Regulation of zebrafish sleep and arousal states: current and prospective approaches

Abstract

Every day, we shift among various states of sleep and arousal to meet the many demands of our bodies and environment. A central puzzle in neurobiology is how the brain controls these behavioral states, which are essential to an animal's well-being and survival. Mammalian models have predominated sleep and arousal research, although in the past decade, invertebrate models have made significant contributions to our understanding of the genetic underpinnings of behavioral states. More recently, the zebrafish has emerged as a promising model system for sleep and arousal research. Here we review experimental evidence that the zebrafish, a diurnal vertebrate, exhibits fundamental behavioral and neurochemical characteristics of mammalian sleep and arousal. We also propose how specific advantages of the zebrafish can be harnessed to advance the field. These include tractable genetics to identify and manipulate molecular and cellular regulators of behavioral states, optical transparency to facilitate in vivo observation of neural structure and function, and amenability to high-throughput drug screens to discover novel therapies for neurological disorders.

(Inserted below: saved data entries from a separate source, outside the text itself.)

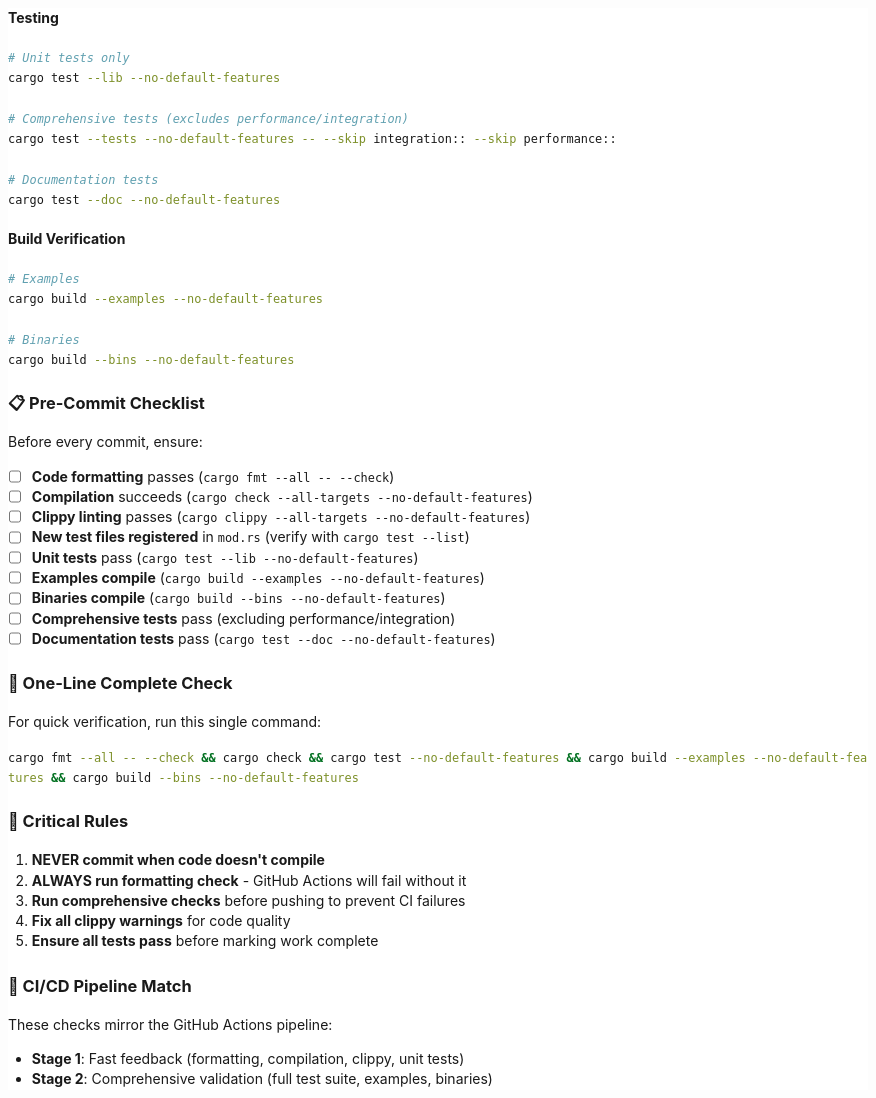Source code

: #### Testing
```bash
# Unit tests only
cargo test --lib --no-default-features

# Comprehensive tests (excludes performance/integration)
cargo test --tests --no-default-features -- --skip integration:: --skip performance::

# Documentation tests
cargo test --doc --no-default-features
```

#### Build Verification
```bash
# Examples
cargo build --examples --no-default-features

# Binaries
cargo build --bins --no-default-features
```

### 📋 Pre-Commit Checklist

Before every commit, ensure:
- [ ] **Code formatting** passes (`cargo fmt --all -- --check`)
- [ ] **Compilation** succeeds (`cargo check --all-targets --no-default-features`)
- [ ] **Clippy linting** passes (`cargo clippy --all-targets --no-default-features`)
- [ ] **New test files registered** in `mod.rs` (verify with `cargo test --list`)
- [ ] **Unit tests** pass (`cargo test --lib --no-default-features`)
- [ ] **Examples compile** (`cargo build --examples --no-default-features`)
- [ ] **Binaries compile** (`cargo build --bins --no-default-features`)
- [ ] **Comprehensive tests** pass (excluding performance/integration)
- [ ] **Documentation tests** pass (`cargo test --doc --no-default-features`)

### 🎯 One-Line Complete Check

For quick verification, run this single command:
```bash
cargo fmt --all -- --check && cargo check && cargo test --no-default-features && cargo build --examples --no-default-features && cargo build --bins --no-default-features
```

### 🚨 Critical Rules

1. **NEVER commit when code doesn't compile**
2. **ALWAYS run formatting check** - GitHub Actions will fail without it
3. **Run comprehensive checks** before pushing to prevent CI failures
4. **Fix all clippy warnings** for code quality
5. **Ensure all tests pass** before marking work complete

### 🔄 CI/CD Pipeline Match

These checks mirror the GitHub Actions pipeline:
- **Stage 1**: Fast feedback (formatting, compilation, clippy, unit tests)
- **Stage 2**: Comprehensive validation (full test suite, examples, binaries)

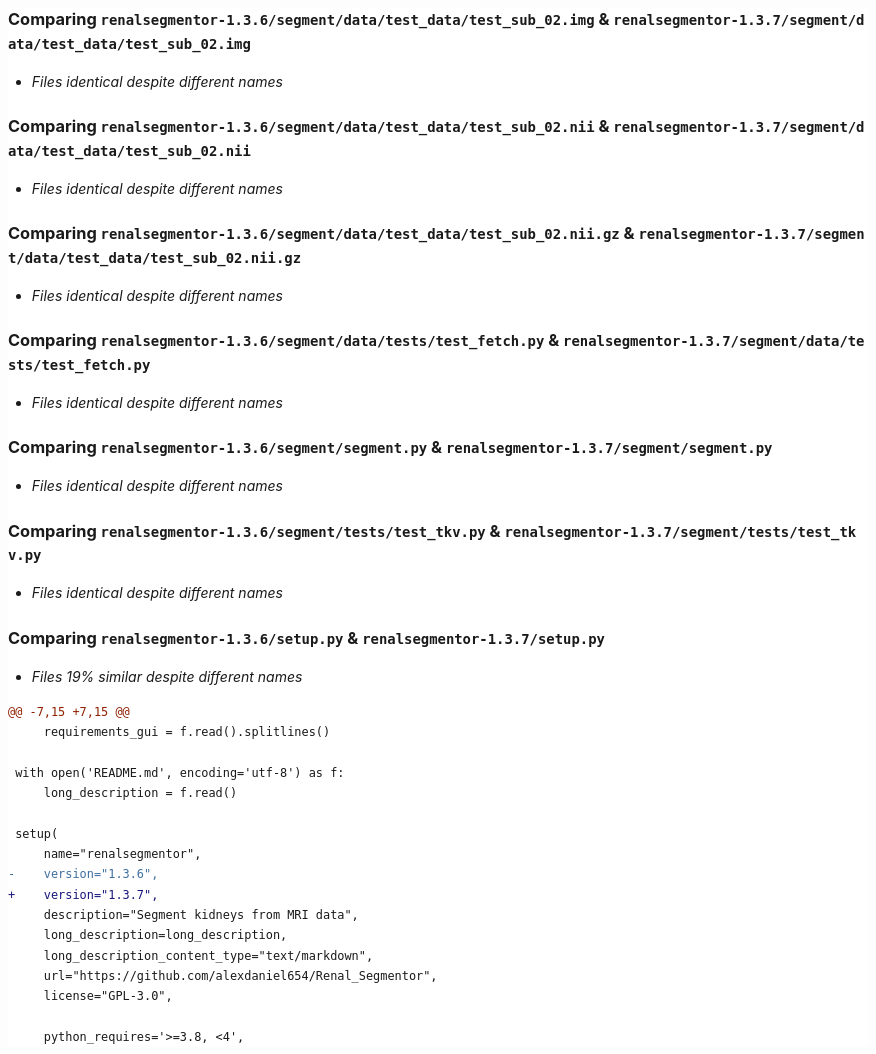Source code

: ### Comparing `renalsegmentor-1.3.6/segment/data/test_data/test_sub_02.img` & `renalsegmentor-1.3.7/segment/data/test_data/test_sub_02.img`

 * *Files identical despite different names*

### Comparing `renalsegmentor-1.3.6/segment/data/test_data/test_sub_02.nii` & `renalsegmentor-1.3.7/segment/data/test_data/test_sub_02.nii`

 * *Files identical despite different names*

### Comparing `renalsegmentor-1.3.6/segment/data/test_data/test_sub_02.nii.gz` & `renalsegmentor-1.3.7/segment/data/test_data/test_sub_02.nii.gz`

 * *Files identical despite different names*

### Comparing `renalsegmentor-1.3.6/segment/data/tests/test_fetch.py` & `renalsegmentor-1.3.7/segment/data/tests/test_fetch.py`

 * *Files identical despite different names*

### Comparing `renalsegmentor-1.3.6/segment/segment.py` & `renalsegmentor-1.3.7/segment/segment.py`

 * *Files identical despite different names*

### Comparing `renalsegmentor-1.3.6/segment/tests/test_tkv.py` & `renalsegmentor-1.3.7/segment/tests/test_tkv.py`

 * *Files identical despite different names*

### Comparing `renalsegmentor-1.3.6/setup.py` & `renalsegmentor-1.3.7/setup.py`

 * *Files 19% similar despite different names*

```diff
@@ -7,15 +7,15 @@
     requirements_gui = f.read().splitlines()
 
 with open('README.md', encoding='utf-8') as f:
     long_description = f.read()
 
 setup(
     name="renalsegmentor",
-    version="1.3.6",
+    version="1.3.7",
     description="Segment kidneys from MRI data",
     long_description=long_description,
     long_description_content_type="text/markdown",
     url="https://github.com/alexdaniel654/Renal_Segmentor",
     license="GPL-3.0",
 
     python_requires='>=3.8, <4',
```

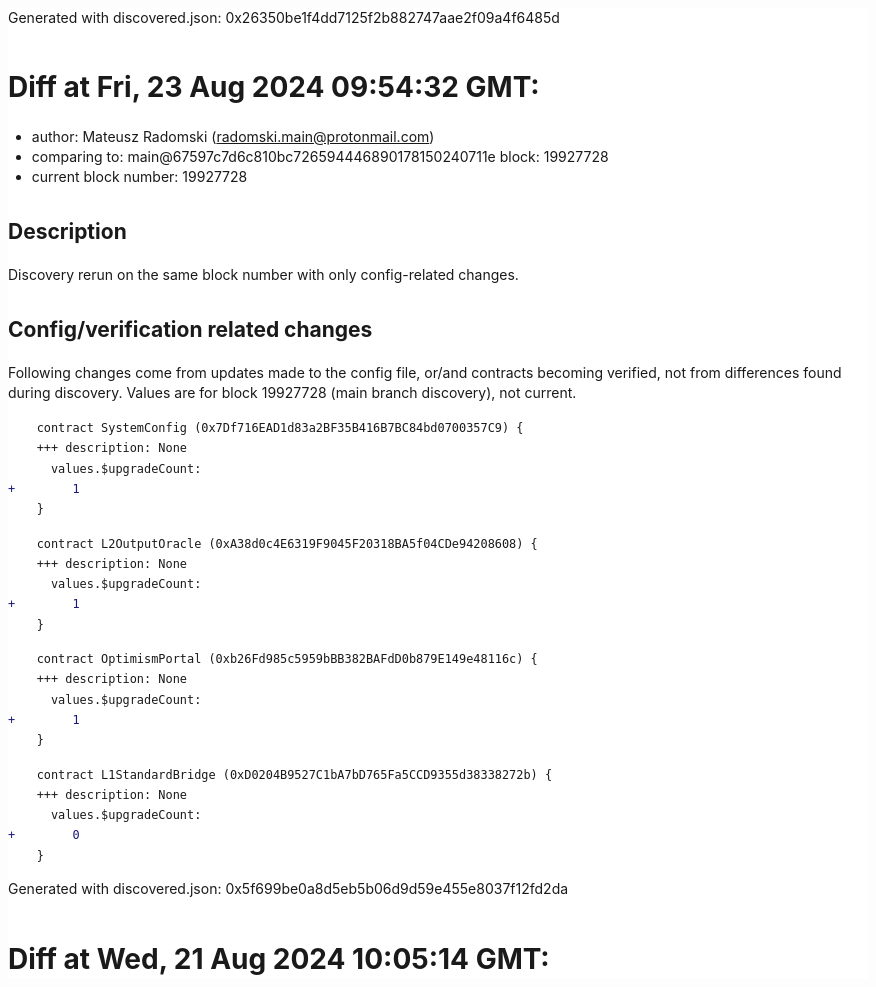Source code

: Generated with discovered.json: 0x26350be1f4dd7125f2b882747aae2f09a4f6485d

# Diff at Fri, 23 Aug 2024 09:54:32 GMT:

- author: Mateusz Radomski (<radomski.main@protonmail.com>)
- comparing to: main@67597c7d6c810bc726594446890178150240711e block: 19927728
- current block number: 19927728

## Description

Discovery rerun on the same block number with only config-related changes.

## Config/verification related changes

Following changes come from updates made to the config file,
or/and contracts becoming verified, not from differences found during
discovery. Values are for block 19927728 (main branch discovery), not current.

```diff
    contract SystemConfig (0x7Df716EAD1d83a2BF35B416B7BC84bd0700357C9) {
    +++ description: None
      values.$upgradeCount:
+        1
    }
```

```diff
    contract L2OutputOracle (0xA38d0c4E6319F9045F20318BA5f04CDe94208608) {
    +++ description: None
      values.$upgradeCount:
+        1
    }
```

```diff
    contract OptimismPortal (0xb26Fd985c5959bBB382BAFdD0b879E149e48116c) {
    +++ description: None
      values.$upgradeCount:
+        1
    }
```

```diff
    contract L1StandardBridge (0xD0204B9527C1bA7bD765Fa5CCD9355d38338272b) {
    +++ description: None
      values.$upgradeCount:
+        0
    }
```

Generated with discovered.json: 0x5f699be0a8d5eb5b06d9d59e455e8037f12fd2da

# Diff at Wed, 21 Aug 2024 10:05:14 GMT:
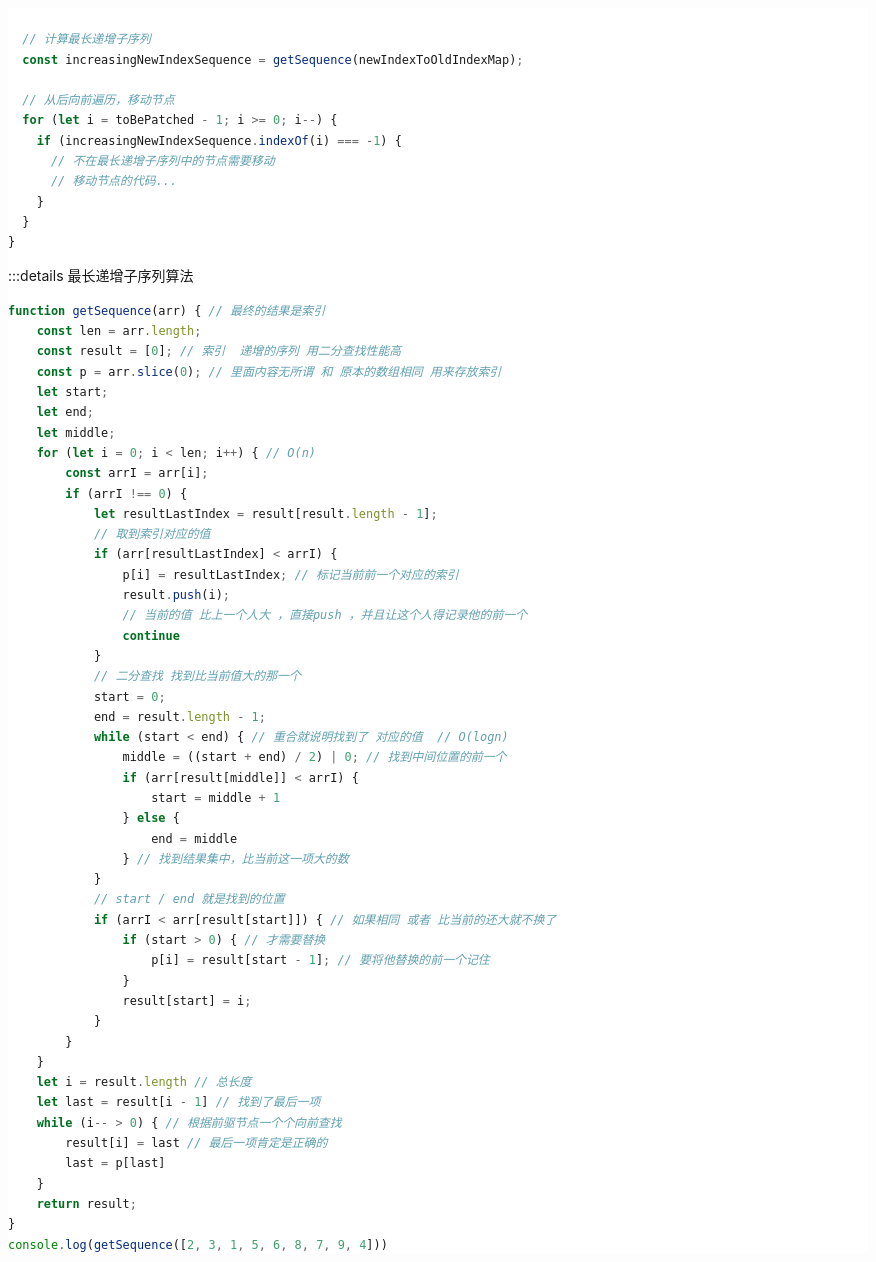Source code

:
 ```js
  
  // 计算最长递增子序列
  const increasingNewIndexSequence = getSequence(newIndexToOldIndexMap);
  
  // 从后向前遍历，移动节点
  for (let i = toBePatched - 1; i >= 0; i--) {
    if (increasingNewIndexSequence.indexOf(i) === -1) {
      // 不在最长递增子序列中的节点需要移动
      // 移动节点的代码...
    }
  }
}
```

:::details 最长递增子序列算法   

```js 
function getSequence(arr) { // 最终的结果是索引 
    const len = arr.length;
    const result = [0]; // 索引  递增的序列 用二分查找性能高
    const p = arr.slice(0); // 里面内容无所谓 和 原本的数组相同 用来存放索引
    let start;
    let end;
    let middle;
    for (let i = 0; i < len; i++) { // O(n)
        const arrI = arr[i];
        if (arrI !== 0) {
            let resultLastIndex = result[result.length - 1];
            // 取到索引对应的值
            if (arr[resultLastIndex] < arrI) {
                p[i] = resultLastIndex; // 标记当前前一个对应的索引
                result.push(i);
                // 当前的值 比上一个人大 ，直接push ，并且让这个人得记录他的前一个
                continue
            }
            // 二分查找 找到比当前值大的那一个
            start = 0;
            end = result.length - 1;
            while (start < end) { // 重合就说明找到了 对应的值  // O(logn)
                middle = ((start + end) / 2) | 0; // 找到中间位置的前一个
                if (arr[result[middle]] < arrI) {
                    start = middle + 1
                } else {
                    end = middle
                } // 找到结果集中，比当前这一项大的数
            }
            // start / end 就是找到的位置
            if (arrI < arr[result[start]]) { // 如果相同 或者 比当前的还大就不换了
                if (start > 0) { // 才需要替换
                    p[i] = result[start - 1]; // 要将他替换的前一个记住
                }
                result[start] = i;
            }
        }
    }
    let i = result.length // 总长度
    let last = result[i - 1] // 找到了最后一项
    while (i-- > 0) { // 根据前驱节点一个个向前查找
        result[i] = last // 最后一项肯定是正确的
        last = p[last]
    }
    return result;
}
console.log(getSequence([2, 3, 1, 5, 6, 8, 7, 9, 4]))
```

Keywords: arousal; hypocretin; neuromodulator; orexin; sleep; zebrafish.

Figure 1

Neuromodulatory systems that promote arousal in vertebrates. The approximate locations of key neuromodulatory regions are shown for human (A) and larval zebrafish (B) brains. Arrows indicate ascending projections that increase forebrain excitation and descending projections that increase muscle tone and sensorimotor function. Abbreviations of neuromodulatory regions: LC, locus coeruleus; RN, raphe nuclei; VTA, ventral tegmental area; vPAG, ventral periaqueductal gray; A11, mammalian dopamine cell group A11; DC, dopaminergic diencephalic cluster; TMN, tuberomammillary nucleus; LH, lateral hypothalamus. Abbreviations of larval zebrafish brain anatomy: OB, olfactory bulb; D, dorsal telencephalon; V, ventral telencephalon; TeO, optic tectum; H, hypothalamus; T, thalamus; Ce, cerebellum; MO, medulla oblongata. Note human and larval zebrafish brains are not depicted to scale.

Figure 2

Monitoring larval zebrafish sleep and wake behaviors. (A) Zebrafish larval locomotor activity assay. Individual zebrafish larva are placed in each well of a 96-well-plate on the 5th day of development. The plate is placed in a temperature-controlled chamber that is illuminated by white lights during the day and is continuously illuminated by infrared lights. The larvae are monitored by an infrared camera and the locomotor activity of each larva is recorded by a computer. (B) Representative locomotor activity data for each of 20 individual wild-type larvae (gray traces) and their mean locomotor activity (blue trace, ±standard error of the mean) is shown. Black and white bars indicate day and night, respectively. Larvae are more active during the day than at night, although there is considerable variability among individuals. (C) An example of typical larval zebrafish behavior at the end of the day is shown. A rest bout is defined as a period of at least 1 min of inactivity, which is associated with an increase in arousal threshold (Prober et al., 2006). Rest latency indicates the time between lights off at night and initiation of the first rest bout. Figure modified from Prober et al. (2006).

Figure 3

Zebrafish hypocretin is associated with arousal. (A) Dorsal view of a 4 dpf zebrafish larva that expresses GFP-Aequorin (GA) specifically in Hcrt neurons. (B) Two-photon z-projection image of the boxed area in (A). Scale bars represent 100 μm (A) and 50 μm (B). (C) Overexpression of Hcrt using a heat shock-inducible promoter (HS-Hcrt) increases locomotor activity. The mean locomotor activity of 20 HS-Hcrt larvae and 20 of their wild-type siblings is shown. The spike in activity during the afternoon of the 2nd and 3rd days of the experiment resulted from the addition of water to offset evaporation. (D) The GA assay. A large-area photon-counting photomultiplier tube is placed above a transparent behavior chamber in which a zebrafish larva that expresses GA in specific neurons is allowed to freely swim. The larva is imaged using infrared (IR) lights and an IR camera that is placed below the recording chamber. Spectral separation between GA neuroluminescence and the IR illumination allows the simultaneous recording of GA neuroluminescence and larval behavior. (E) Activity of Hcrt neurons during natural behavior. Data for a representative 4 dpf larva is shown. The larva exhibited periods of increased spontaneous locomotor activity (lower trace, thick line indicates 10 min running average) during the subjective day (hatched bar below graph) and little activity during the subjective night (black bar below graph). Most neuroluminescence signals produced by Hcrt neurons (upper trace) coincide with periods of robust locomotor activity during the subjective day, suggesting that Hcrt neuron activity is associated with arousal. Figure modified from Prober et al. (2006), Naumann et al. (2010).